Her 1937 book, Unknown Colour, outlined her theories on the visible colour spectrum and from 1975 until her death in 1981 she experimented with prisms to try and find a new colour somewhere between violet and red.

Equally at home using this knowledge to paint portraits of family and friends or the landscapes of Scotland, Greece or her latter day home in Cumberland, she is today best known for her paintings of flowers, which she characteristically described as “sparks of light, built of and thrown out into the air as rainbows are thrown, in an arc.”

Nicholson evidently talked a good game, but as these paintings in the latest In Focus series at Kettle’s Yard reveal, she also had the skill - and the pedigree.

Her grandfather was the painter (and patron of the Pre-Raphaelites) George Howard and her husband of ten years or so, between 1920 and 1931, was Ben Nicholson.
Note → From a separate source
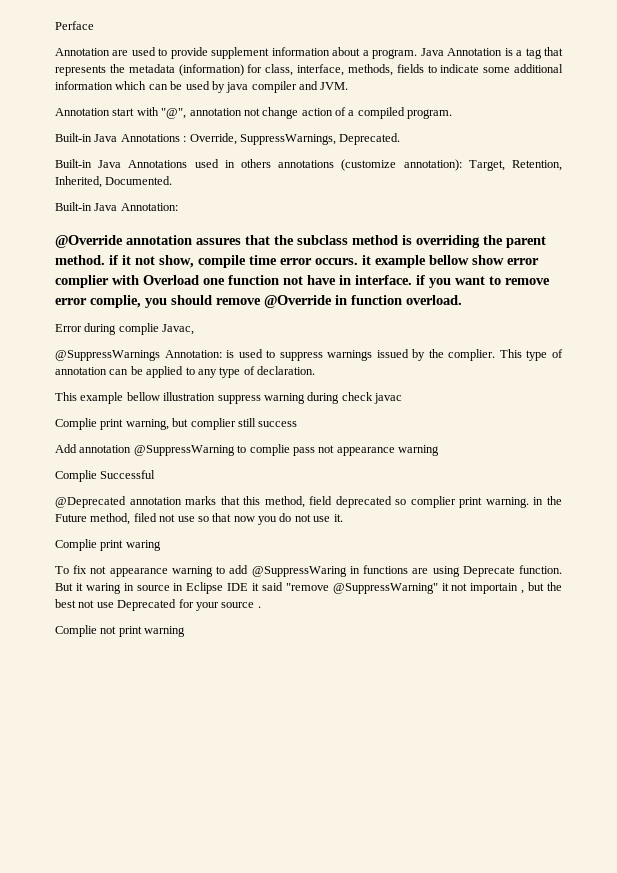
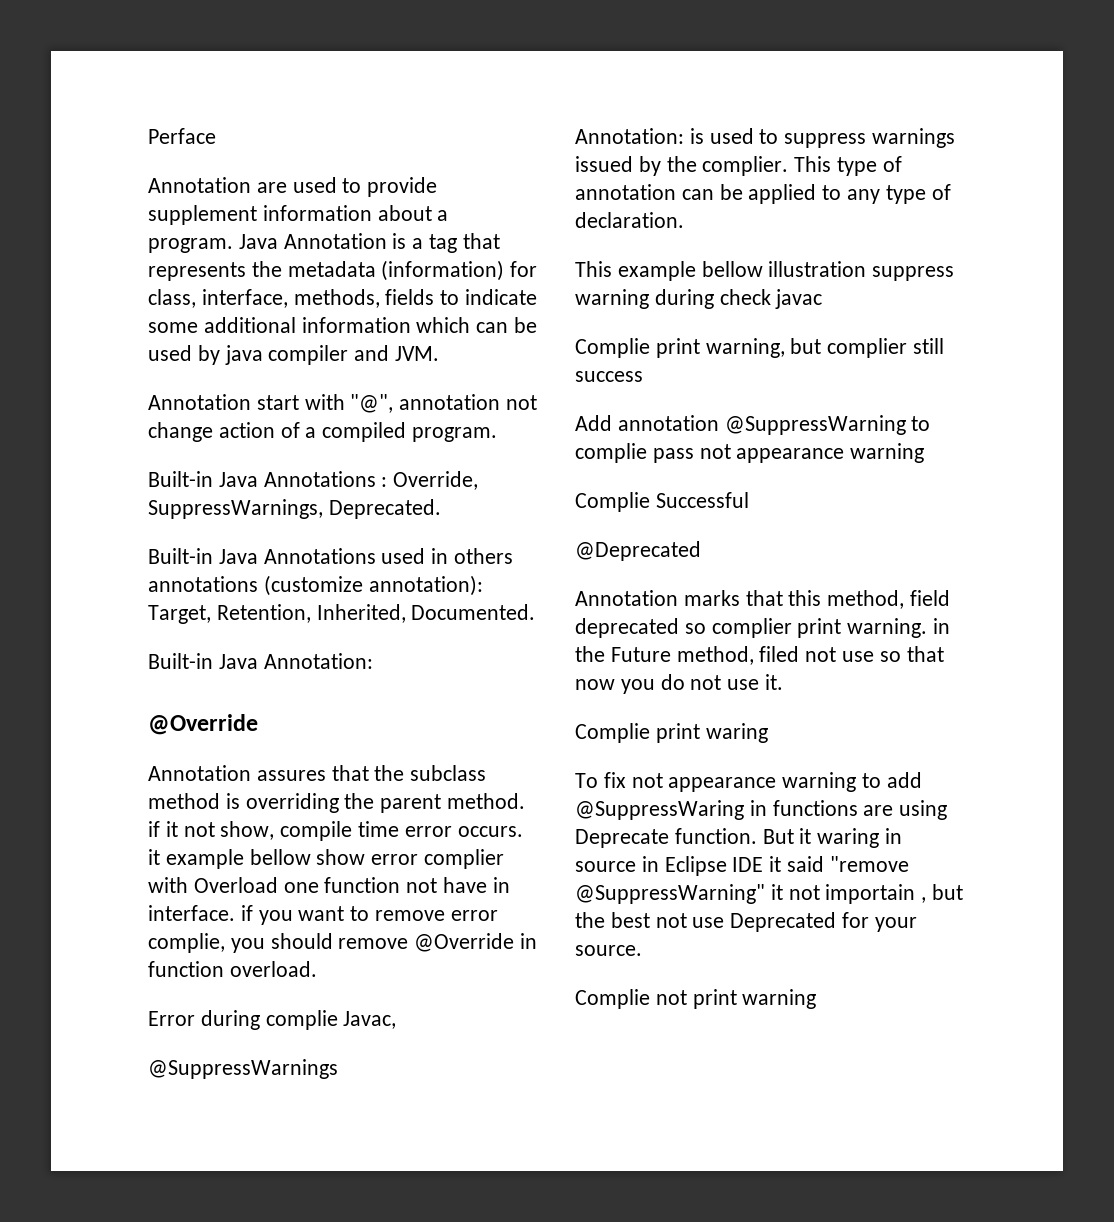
[126,235,192,245] annotation -> [148,765,251,781] // Annotation
(160, 355) none -> (338, 1069) //
[129,497,182,505] annotation -> [575,590,678,606] // Annotation
[221,602,261,608] source . -> [575,945,642,956] source.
With the latter she became a member of the Seven and Five Society during the 1930s when it turned on its more traditionalist members - including Edward Bawden amnd Eric Ravilious - and moved towards abstraction and the company of artists like Henry Moore and Barbara Hepworth.

The exhibition, which draws from the collection of its former occupant Jim Ede, who collected Nichoslon’s work for more than 40 years, is a good introduction to Nicholson's pallette and power.
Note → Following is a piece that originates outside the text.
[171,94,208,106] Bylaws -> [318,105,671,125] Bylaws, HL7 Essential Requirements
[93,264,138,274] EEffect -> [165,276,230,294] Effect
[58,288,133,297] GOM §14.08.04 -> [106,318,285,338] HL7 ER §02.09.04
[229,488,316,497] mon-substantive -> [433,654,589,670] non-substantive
Ede became Nicholson's firm friend and supporter and Kettle’s Yard has continued the relationship by mounting exhibitions of her work in 1972, 1987 and 2001.

This latest outing explores the friendship of the two and adds a couple of paintings loaned by Girton College, Cambridge together with archive material. The result is a fresh look at a master watercolourist who really understood the possibilities of colour.  

More pictures:

a watercolour of a boat in a bay witu rocks in the foreground
Winifred Nicholson, Seascape with Two Boats (aka Seascape with Dinghy) (1926)© Trustees of Winifred Nicholson Kettle's Yard, University of Cambridge
a watercolour of a coastal scene depicting sky, sea and beach
Winifred Nicholson Seascape (Sea and Sand) (1926)© Trustees of Winifred Nicholson Kettle's Yard, University of Cambridge
a watercolour of a small child with curly hair seated at a table
Winifred Nicholson, Sam Graves (circa 1930)© Trustees of Winifred Nicholson Kettle's Yard, University of Cambridge
a painting of two vases with flowers on window sill
Winifred Nicholson, Cyclamen and Primula (circa 1923)© Trustees of Winifred Nicholson Kettle's Yard, University of Cambridge
a painting of a country lane with a field and farm building to the right
Winifred Nicholson, Roman Road (Landscape with Two Houses) (1926)© Trustees of Winifred Nicholson Kettle's Yard, University of Cambridge
a painting of a vase of flowers on a table beneath a medieval style slit window
Winifred Nicholson, Daffodils and Hyacinths in a Norman Window (circa 1950-55)© Trustees of Winifred Nicholson, Kettle's Yard, University of Cambridge
a painting of an island in the sea seen from a window
Winifred Nicholson, Flodigarry Island, Skye (1949)© Trustees of Winifred Nicholson, Kettle's Yard, University of Cambridge
a painting with flowers in the foreground and a large expanse of blue sky
Winifred Nicholson, White Saxifrage (aka Wild Lilies, Greece) (1966)© Trustees of Winifred Nicholson Kettle's Yard, University of Cambridge
  • The exhibition is accompanied by a new publication on Winifred Nicholson introduced by Kettle’s Yard curator Elizabeth Fisher. It includes more than 40 reproductions, highlights from the artist’s own writings, including correspondence with key figures such as Jim Ede, fellow collector Helen Sutherland, and the poet Kathleen Raine.